Now the 18-year-old Spotsylvania County native has become one of the early success stories for Germanna Community College’s new Experiential Learning internship program. Through the program Ulisses has landed an internship at the National Institute for Health.

 He will be mentored by Dr. Alon Poleg-Polsky in research involving the structure and function of the retina at the National Institute of Neurological Disease and Stroke in Bethesda. The work will involve investigation into how the retina performs preliminary image processing and transmits visual information to the brain.

His father immigrated from El Salvador in 1989 to escape a civil war there.  His mother followed a year later.

“For my mom, it was a better opportunity to work over here and send money back home,” he said. “At the same time,there was a war going on in El Salvador.  Instead of going into the civil war, they told him it would be better to come to the United States to avoid that.”

  Ulisses is the first member of his immediate family to go to college.

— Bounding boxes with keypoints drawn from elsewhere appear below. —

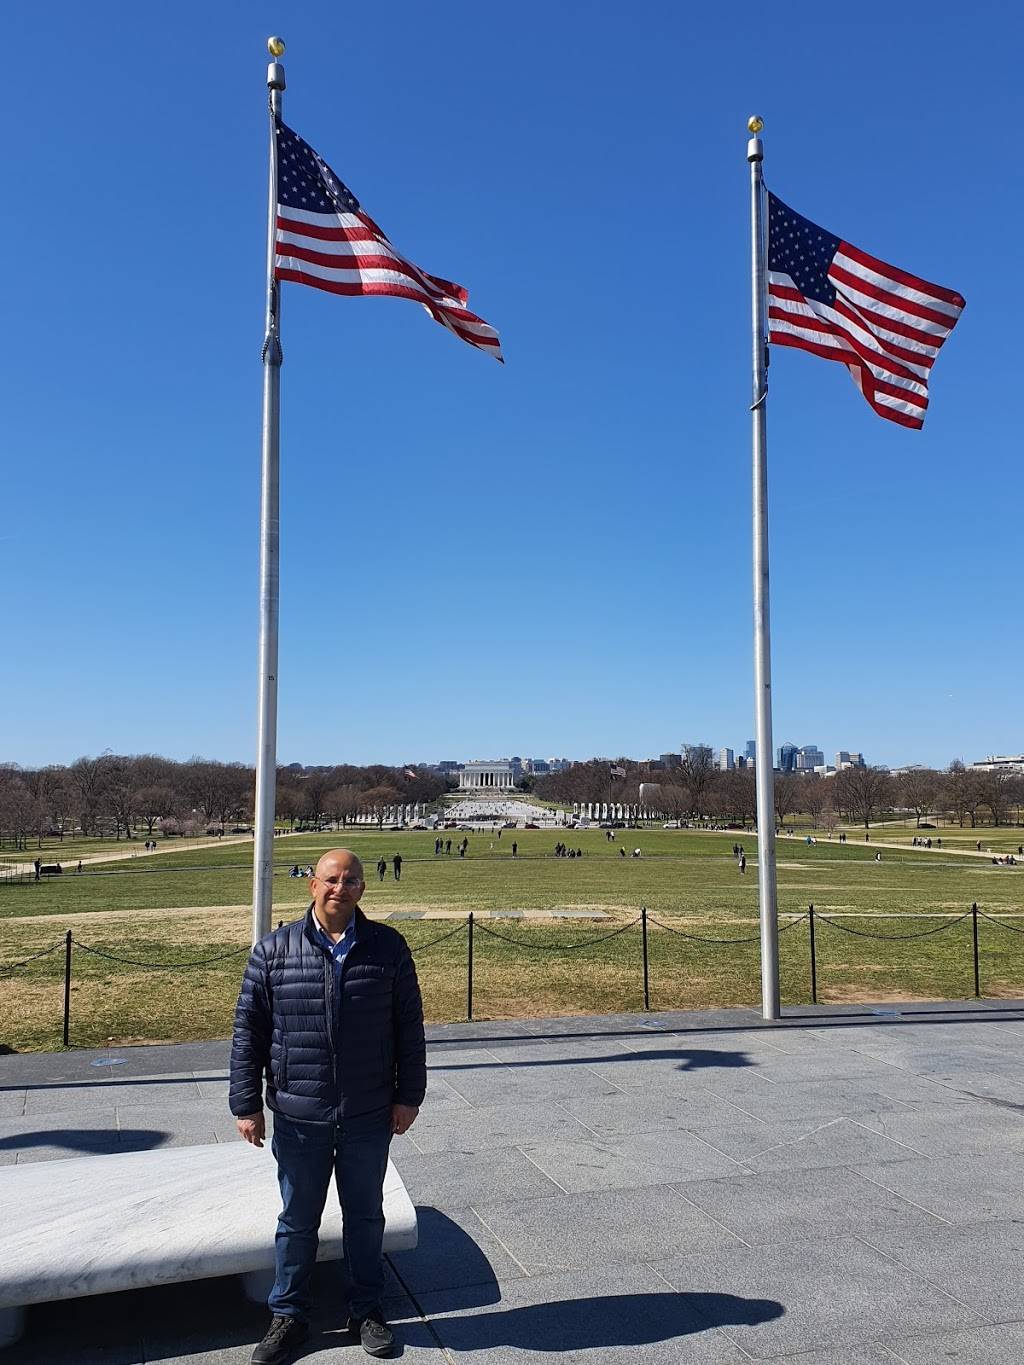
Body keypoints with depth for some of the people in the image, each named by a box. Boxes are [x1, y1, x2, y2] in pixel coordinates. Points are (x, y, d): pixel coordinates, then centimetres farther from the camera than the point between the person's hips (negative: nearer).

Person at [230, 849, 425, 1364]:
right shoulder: (273, 950, -7)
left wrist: (408, 1095, 1)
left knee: (365, 1216, 16)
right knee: (297, 1221, 15)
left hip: (369, 1116, 1)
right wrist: (246, 1105, -2)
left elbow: (409, 1028, 1)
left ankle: (367, 1310, 36)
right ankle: (288, 1315, 35)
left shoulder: (388, 948, -5)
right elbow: (248, 1032, -2)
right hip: (298, 1118, 0)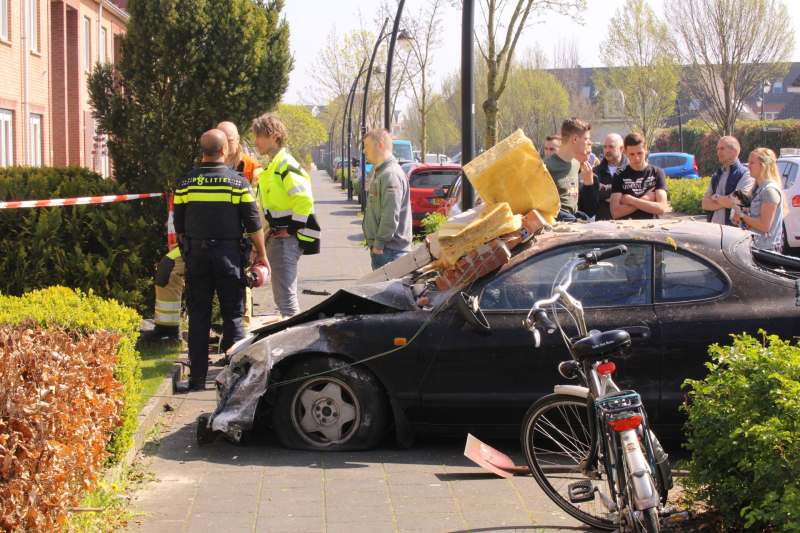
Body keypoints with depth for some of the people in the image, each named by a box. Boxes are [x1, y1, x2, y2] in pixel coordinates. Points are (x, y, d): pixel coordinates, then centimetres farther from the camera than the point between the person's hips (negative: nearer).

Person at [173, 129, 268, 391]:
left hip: (196, 253, 2)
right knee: (232, 315, 6)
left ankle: (197, 377, 7)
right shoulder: (238, 181, -5)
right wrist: (261, 254, 9)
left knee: (198, 315, 7)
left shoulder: (186, 182, 1)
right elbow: (253, 224, -3)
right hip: (228, 252, -2)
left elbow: (179, 225, 7)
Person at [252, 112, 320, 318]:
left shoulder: (285, 165, -15)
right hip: (276, 237, 11)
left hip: (287, 240, -11)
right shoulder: (271, 166, 17)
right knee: (281, 296, 16)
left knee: (286, 298, -10)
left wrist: (292, 230, -19)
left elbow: (305, 200, -25)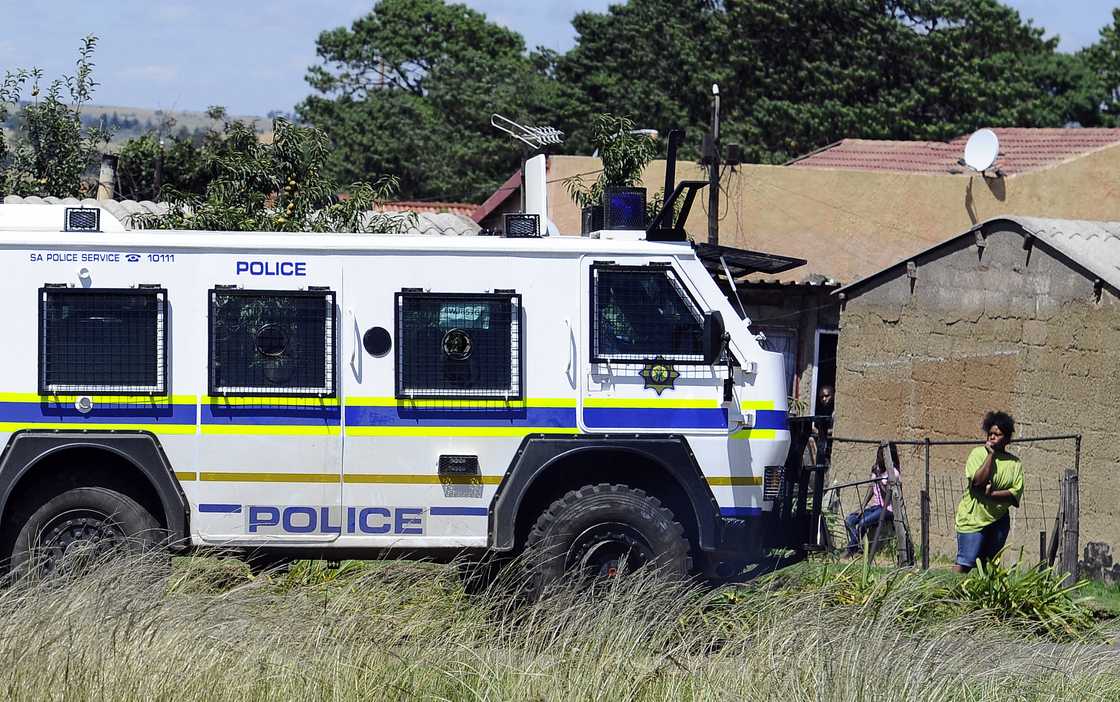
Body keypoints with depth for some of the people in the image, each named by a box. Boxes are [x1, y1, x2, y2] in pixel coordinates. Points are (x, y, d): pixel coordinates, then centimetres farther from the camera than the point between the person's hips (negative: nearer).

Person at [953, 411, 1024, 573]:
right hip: (973, 517, -4)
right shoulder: (978, 453, -1)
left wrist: (991, 494, -19)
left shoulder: (1015, 463, 6)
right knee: (964, 563, -13)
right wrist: (991, 454, -12)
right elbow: (978, 481, -18)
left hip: (999, 520, 4)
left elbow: (1015, 495, -5)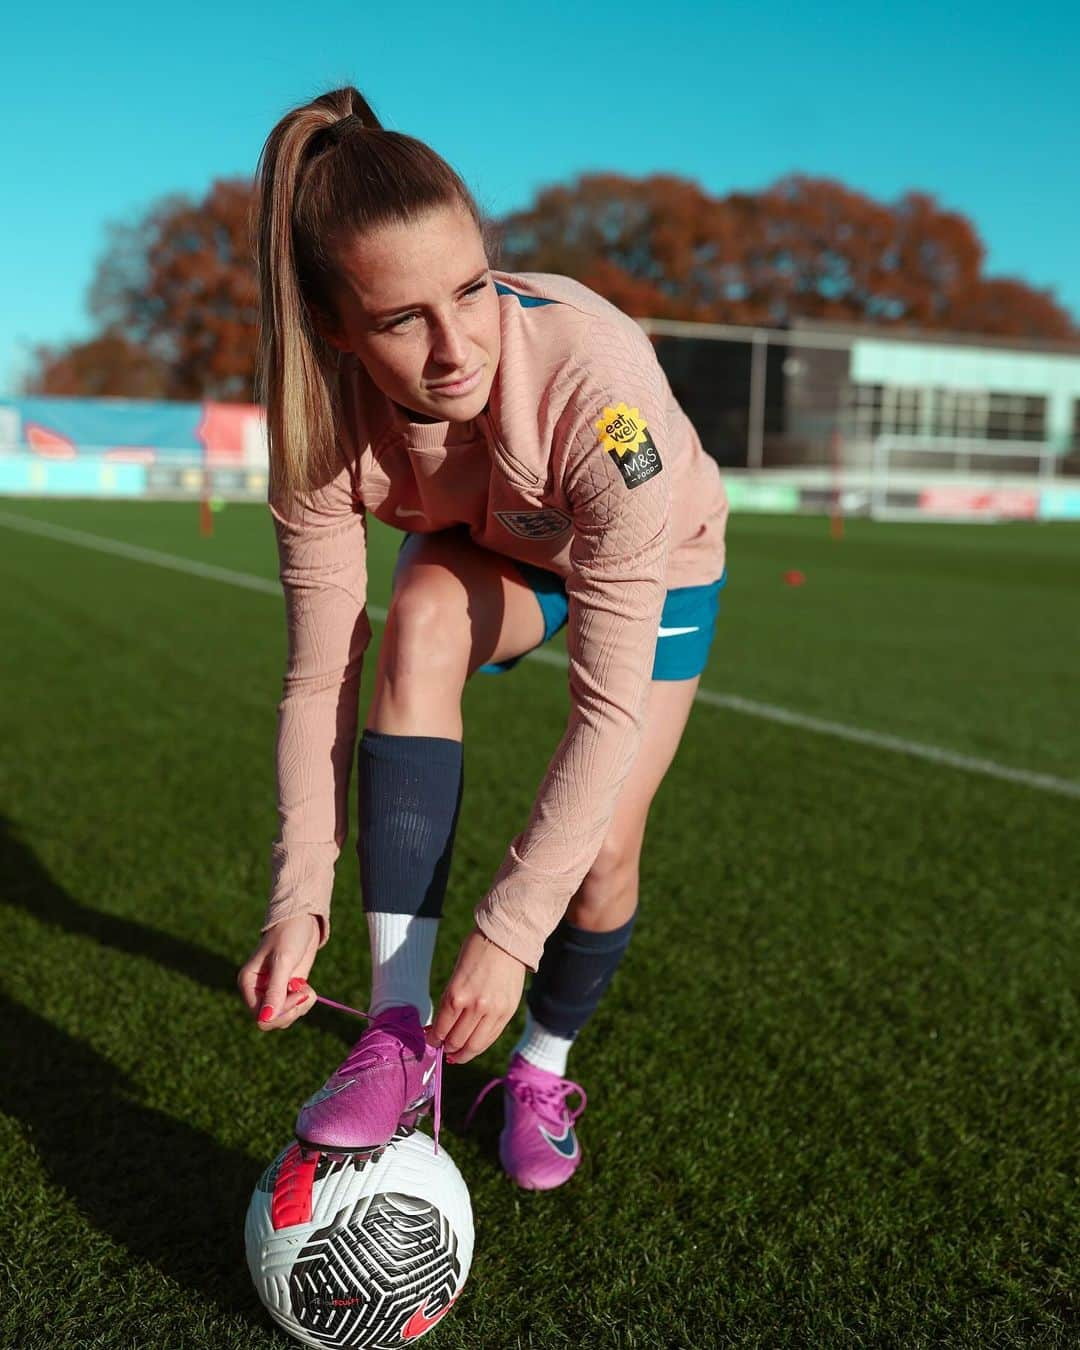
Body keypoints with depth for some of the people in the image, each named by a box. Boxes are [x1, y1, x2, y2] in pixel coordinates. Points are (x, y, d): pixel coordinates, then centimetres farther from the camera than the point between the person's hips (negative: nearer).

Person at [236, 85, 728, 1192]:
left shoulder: (599, 378, -43)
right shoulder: (325, 413, -31)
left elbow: (610, 706, -42)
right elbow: (319, 675, -26)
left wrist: (509, 931, -43)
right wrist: (299, 899, -33)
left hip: (655, 557, -1)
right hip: (488, 549, 2)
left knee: (604, 851, -14)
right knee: (421, 620, -34)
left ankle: (541, 1070, 19)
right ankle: (399, 1029, -27)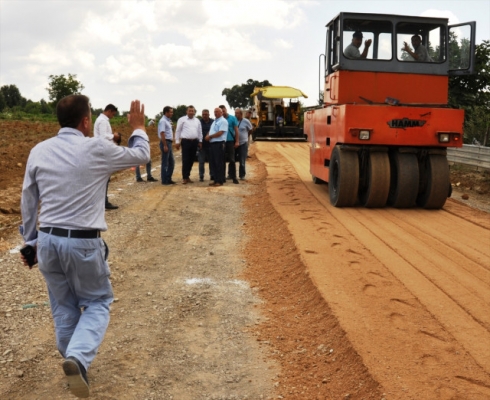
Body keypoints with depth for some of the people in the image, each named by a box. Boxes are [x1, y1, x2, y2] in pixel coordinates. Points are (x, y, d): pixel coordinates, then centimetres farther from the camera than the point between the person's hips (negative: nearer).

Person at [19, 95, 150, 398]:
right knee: (97, 303, 12)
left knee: (64, 308, 18)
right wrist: (139, 126, 24)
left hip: (48, 241, 5)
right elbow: (141, 155, 7)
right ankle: (78, 358, -10)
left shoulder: (39, 151, 3)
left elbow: (28, 201, 11)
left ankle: (76, 365, 31)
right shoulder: (97, 149, -10)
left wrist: (30, 241, 21)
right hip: (83, 243, -4)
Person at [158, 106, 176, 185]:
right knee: (165, 162, -3)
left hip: (169, 143, 10)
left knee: (171, 162, 13)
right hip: (165, 142, -10)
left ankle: (168, 179, 20)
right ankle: (164, 180, 4)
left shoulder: (168, 121, 15)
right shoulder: (163, 121, -14)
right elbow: (162, 133, -20)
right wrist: (165, 145, -23)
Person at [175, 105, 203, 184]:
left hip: (194, 142, 5)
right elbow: (178, 131, 1)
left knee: (191, 160, 8)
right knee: (185, 160, -6)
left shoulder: (197, 121, 14)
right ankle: (184, 177, -1)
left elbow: (200, 132, 17)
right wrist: (177, 142, -3)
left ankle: (187, 176, 18)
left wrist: (200, 141, 11)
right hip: (186, 141, -4)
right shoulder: (182, 120, 1)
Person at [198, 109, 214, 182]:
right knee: (201, 161, 2)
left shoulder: (213, 122, 1)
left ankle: (212, 175, 19)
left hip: (211, 144, 1)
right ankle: (201, 176, 8)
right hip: (202, 145, -1)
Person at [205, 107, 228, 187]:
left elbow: (220, 133, -17)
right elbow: (211, 131, 24)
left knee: (219, 163, -5)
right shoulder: (214, 121, 21)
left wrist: (210, 136, -8)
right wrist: (207, 136, 2)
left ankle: (220, 181, -1)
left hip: (219, 144, -9)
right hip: (212, 143, 9)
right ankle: (215, 179, 17)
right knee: (212, 163, 10)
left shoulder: (223, 121, -8)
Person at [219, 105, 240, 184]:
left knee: (231, 160, 1)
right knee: (222, 160, 9)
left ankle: (233, 177, 5)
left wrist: (237, 141, -5)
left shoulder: (232, 118, -1)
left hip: (230, 141, -2)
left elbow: (236, 130, 0)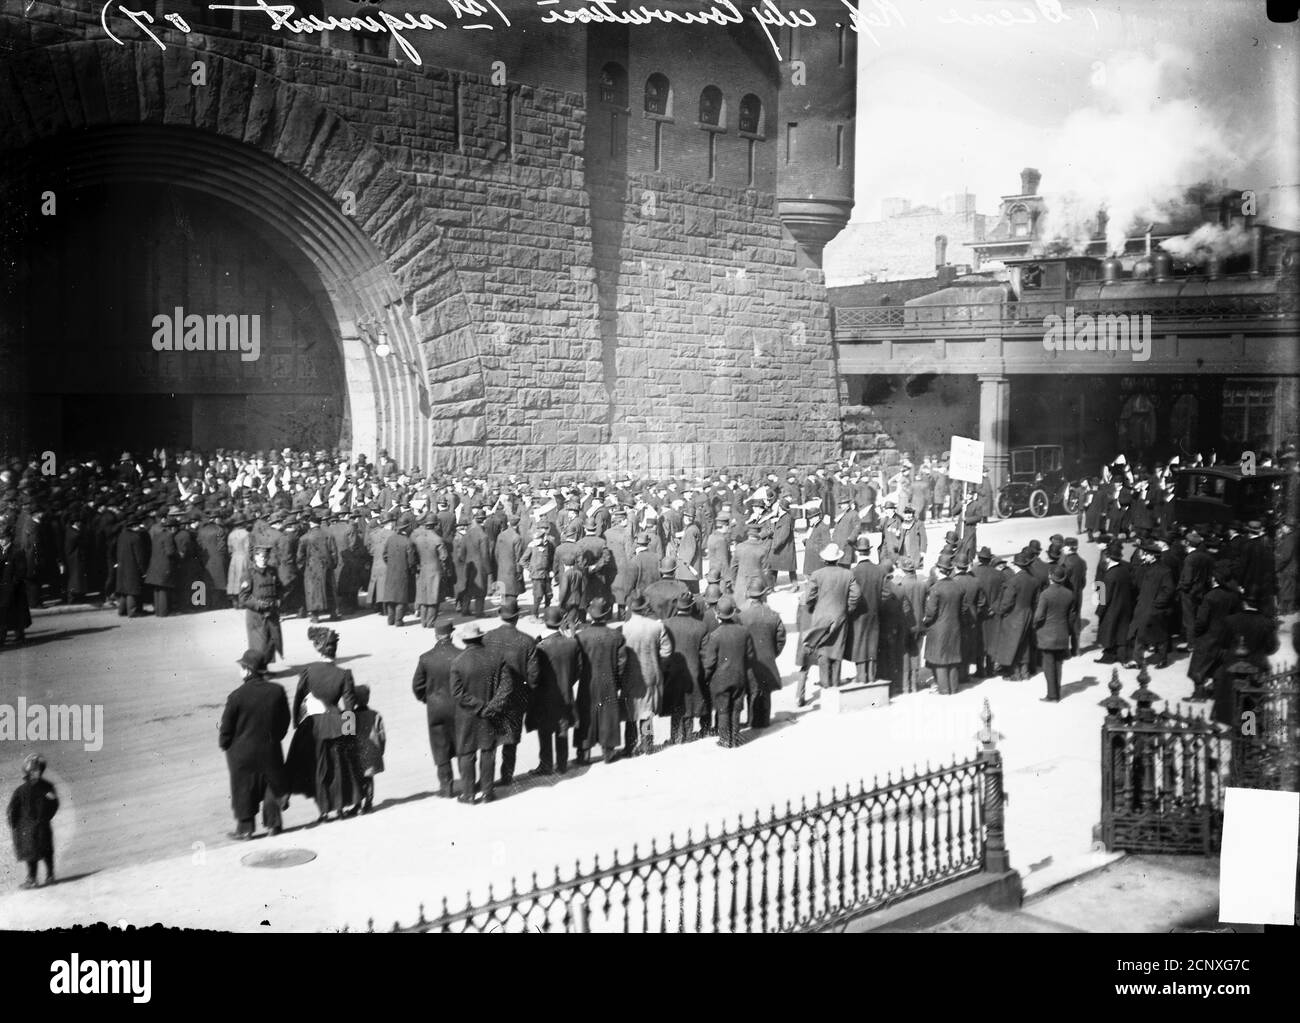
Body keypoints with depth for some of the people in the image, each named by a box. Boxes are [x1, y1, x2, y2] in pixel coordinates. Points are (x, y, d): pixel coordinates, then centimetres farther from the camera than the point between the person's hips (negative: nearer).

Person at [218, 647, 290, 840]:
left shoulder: (237, 696, -20)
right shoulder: (277, 690, -9)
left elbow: (226, 727, -11)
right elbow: (285, 720, 2)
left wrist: (224, 744, 7)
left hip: (243, 752, -3)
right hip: (270, 750, 3)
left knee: (244, 790, 13)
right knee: (272, 786, 18)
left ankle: (245, 828, 23)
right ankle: (273, 824, 26)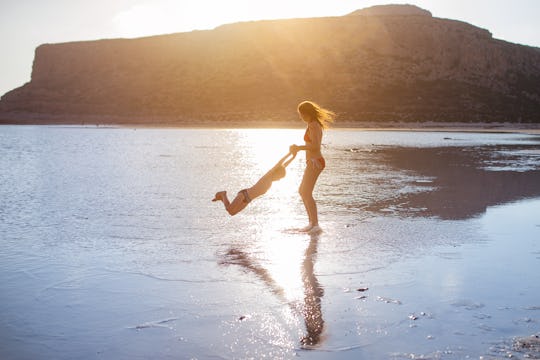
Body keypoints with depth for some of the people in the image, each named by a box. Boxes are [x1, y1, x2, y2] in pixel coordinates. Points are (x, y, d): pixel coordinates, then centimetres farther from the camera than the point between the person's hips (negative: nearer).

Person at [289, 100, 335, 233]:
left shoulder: (312, 125, -15)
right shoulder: (316, 125, 15)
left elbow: (315, 146, -26)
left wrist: (298, 147, -17)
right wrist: (297, 148, 16)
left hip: (314, 162, -11)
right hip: (313, 162, 11)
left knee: (306, 194, -13)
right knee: (302, 191, 18)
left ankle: (315, 224, -11)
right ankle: (312, 222, 22)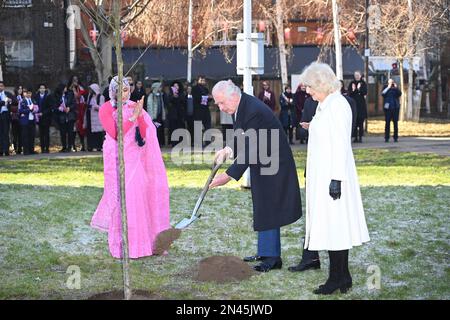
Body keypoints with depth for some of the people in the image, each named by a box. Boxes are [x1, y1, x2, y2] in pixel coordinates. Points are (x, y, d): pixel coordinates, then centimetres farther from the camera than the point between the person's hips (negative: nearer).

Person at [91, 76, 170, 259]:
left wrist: (140, 115, -14)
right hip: (116, 158, -4)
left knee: (138, 195, -1)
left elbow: (144, 134, 1)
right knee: (121, 197, -7)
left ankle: (139, 241, 9)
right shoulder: (106, 109, -4)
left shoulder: (134, 107, 7)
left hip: (134, 158, 4)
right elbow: (115, 134, -15)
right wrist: (132, 117, -20)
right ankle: (123, 245, -2)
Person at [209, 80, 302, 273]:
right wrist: (228, 150, -5)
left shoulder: (255, 111, -27)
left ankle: (272, 258, -1)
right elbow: (241, 139, 15)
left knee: (268, 211, -6)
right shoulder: (241, 106, 3)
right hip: (261, 165, 10)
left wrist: (229, 175, -28)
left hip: (272, 167, -10)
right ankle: (265, 253, 23)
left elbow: (250, 150, -28)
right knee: (262, 211, 15)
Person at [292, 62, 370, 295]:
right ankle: (343, 277, 16)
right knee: (336, 225, 11)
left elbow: (340, 145, -19)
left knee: (333, 224, -7)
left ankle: (337, 278, -3)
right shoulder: (324, 105, 14)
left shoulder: (337, 105, -14)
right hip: (322, 175, 10)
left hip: (332, 175, -10)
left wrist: (336, 179, -21)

His father works as a home renovator.


  Ulisses is the first member of his immediate family to go to college.

He credits Gary Brightbill, an 8th grade science teacher at Battlefield Middle School who was honored as one of Spotsylvania County’s best teachers for 2013, for piquing his interest in science. “He set off the spark,” Ulisses says. Faculty members at Germanna have fanned that spark into a flame, he says.

“I always planned to come to Germanna from the moment I began my freshman year at Courtland. “It’s less expensive than four-year schools and I’ve had good teachers here.  Dr. Trudy Witt, for biology, is one of my favorites.  Prof. Mike Shirazi in math—that man is great. And [Prof. Shawn Shields-Maxwell] is a pretty awesome chemistry teacher.”


Prof. Trudy Witt


 Prof. Witt said: "Ulisses is an excellent student ...  His love of life and enthusiasm for science is contagious. He was a pleasure to have in class."

Cheri Ober, Germanna’s internship program coordinator, says Ulissis has been working his way through college by delivering pizzas. This summer the paid NIH internship will give him the chance to earn money doing work related to his career goal for the first time, she says.